In tutto questo Lampada media, tiene i contatti, telefona ad Oliverio per chiedere sponde. E quando può chiede all’ex assessore al Turismo biglietti per le sfilate di moda. Nel frattempo, il passato da venditore di carne, è ormai lontano. Ora, il giovane calabrese che, secondo la magistratura, ricicla denaro della cosca Condello, va alla grande: gira in Bentley e in tasca tiene un bel po’ di soldi. Il denaro è quello delle macchinette mangiasoldi. Sono talmente tanti, circa 40mila euro al giorno, che Lampada racconta di aver in tasca la chiavetta per aprire gli sportelli. Chiavetta che definisce il suo bancomat.
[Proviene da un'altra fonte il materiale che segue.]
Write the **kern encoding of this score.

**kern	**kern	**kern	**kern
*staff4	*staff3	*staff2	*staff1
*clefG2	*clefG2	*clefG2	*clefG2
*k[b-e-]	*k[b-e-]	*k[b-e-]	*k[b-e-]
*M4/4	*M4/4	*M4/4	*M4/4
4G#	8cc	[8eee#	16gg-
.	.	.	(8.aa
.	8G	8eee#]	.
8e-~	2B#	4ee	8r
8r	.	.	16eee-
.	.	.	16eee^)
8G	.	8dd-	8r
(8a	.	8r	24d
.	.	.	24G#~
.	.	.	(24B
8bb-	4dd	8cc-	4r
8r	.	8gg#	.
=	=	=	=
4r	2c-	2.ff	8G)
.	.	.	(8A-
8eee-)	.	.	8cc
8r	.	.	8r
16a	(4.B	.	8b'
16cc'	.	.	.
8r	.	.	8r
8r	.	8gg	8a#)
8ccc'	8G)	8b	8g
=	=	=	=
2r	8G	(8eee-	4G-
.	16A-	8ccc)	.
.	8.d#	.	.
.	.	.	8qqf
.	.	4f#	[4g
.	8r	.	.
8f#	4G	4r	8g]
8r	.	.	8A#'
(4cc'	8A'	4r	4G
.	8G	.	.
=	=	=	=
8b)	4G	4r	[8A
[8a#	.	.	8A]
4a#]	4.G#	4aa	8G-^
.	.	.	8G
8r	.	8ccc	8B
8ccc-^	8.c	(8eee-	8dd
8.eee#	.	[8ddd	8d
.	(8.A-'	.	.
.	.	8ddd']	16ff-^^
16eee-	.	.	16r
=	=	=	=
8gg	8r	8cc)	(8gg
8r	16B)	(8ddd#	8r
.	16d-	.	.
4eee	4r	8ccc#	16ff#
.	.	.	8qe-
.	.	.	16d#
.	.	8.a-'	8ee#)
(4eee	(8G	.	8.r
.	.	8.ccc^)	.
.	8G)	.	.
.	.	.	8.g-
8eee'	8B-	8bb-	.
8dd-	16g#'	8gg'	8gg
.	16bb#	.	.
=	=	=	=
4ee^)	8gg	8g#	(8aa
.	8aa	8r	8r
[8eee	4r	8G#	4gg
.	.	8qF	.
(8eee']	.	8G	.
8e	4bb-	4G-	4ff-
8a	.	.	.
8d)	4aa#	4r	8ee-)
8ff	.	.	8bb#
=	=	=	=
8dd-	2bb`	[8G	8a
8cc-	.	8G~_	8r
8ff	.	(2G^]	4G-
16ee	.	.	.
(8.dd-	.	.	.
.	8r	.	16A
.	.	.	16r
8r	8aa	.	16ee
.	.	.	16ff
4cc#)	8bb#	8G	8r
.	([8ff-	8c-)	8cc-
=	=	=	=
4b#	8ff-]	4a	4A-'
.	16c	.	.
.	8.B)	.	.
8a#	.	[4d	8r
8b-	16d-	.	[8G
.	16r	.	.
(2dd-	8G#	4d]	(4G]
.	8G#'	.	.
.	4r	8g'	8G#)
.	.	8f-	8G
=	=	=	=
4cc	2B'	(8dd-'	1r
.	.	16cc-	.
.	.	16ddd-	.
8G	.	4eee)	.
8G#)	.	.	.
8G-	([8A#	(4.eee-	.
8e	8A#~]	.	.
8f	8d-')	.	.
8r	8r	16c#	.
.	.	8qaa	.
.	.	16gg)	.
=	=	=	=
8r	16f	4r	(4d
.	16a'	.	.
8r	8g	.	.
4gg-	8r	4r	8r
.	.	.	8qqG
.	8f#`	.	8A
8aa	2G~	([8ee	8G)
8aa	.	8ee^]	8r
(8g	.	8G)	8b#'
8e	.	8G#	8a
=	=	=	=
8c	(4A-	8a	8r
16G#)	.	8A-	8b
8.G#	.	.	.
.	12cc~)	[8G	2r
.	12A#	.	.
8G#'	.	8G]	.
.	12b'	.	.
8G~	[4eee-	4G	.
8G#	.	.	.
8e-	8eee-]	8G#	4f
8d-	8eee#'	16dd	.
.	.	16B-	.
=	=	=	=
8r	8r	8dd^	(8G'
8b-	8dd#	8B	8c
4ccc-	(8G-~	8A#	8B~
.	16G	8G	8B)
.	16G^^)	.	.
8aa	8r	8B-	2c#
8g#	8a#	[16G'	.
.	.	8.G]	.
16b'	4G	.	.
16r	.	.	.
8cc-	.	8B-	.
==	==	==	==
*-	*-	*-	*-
La confessione viene fatta ad Alberto Sarra, sottosegretario in regione Calabria, che con il nostro ha un rapporto di grande complicità.

Tra i due i contatti si raffreddano, però, nella primavera del 2008, quando su Sarra si allunga sospetti d’indagini per mafia. Lampada non fa una piega e cambia referente: sarà Francesco Morelli, anche lui finito in carcere oggi. Ed è a Morelli che Lampada presenta Vagliati. Motivo: avere un sostegno elettorale.

Insomma, la storia di Lampada dimostra quanto sia penetrante la forxa della ‘ndrangheta soprattutto in una regione, la Lombardia, dove il vero problema è negare l’esistenza della mafia.

E Armando Vagliati? Lui, il politico berlusconiano della prima ora, con Lampada tiene buoni rapporti, “perché – dice Giulio Giuseppe intercettato – lui sa che io sputazza non ne faccio”. Insomma Vagliati si può fidare di questo 40enne simpatico ed esuberante.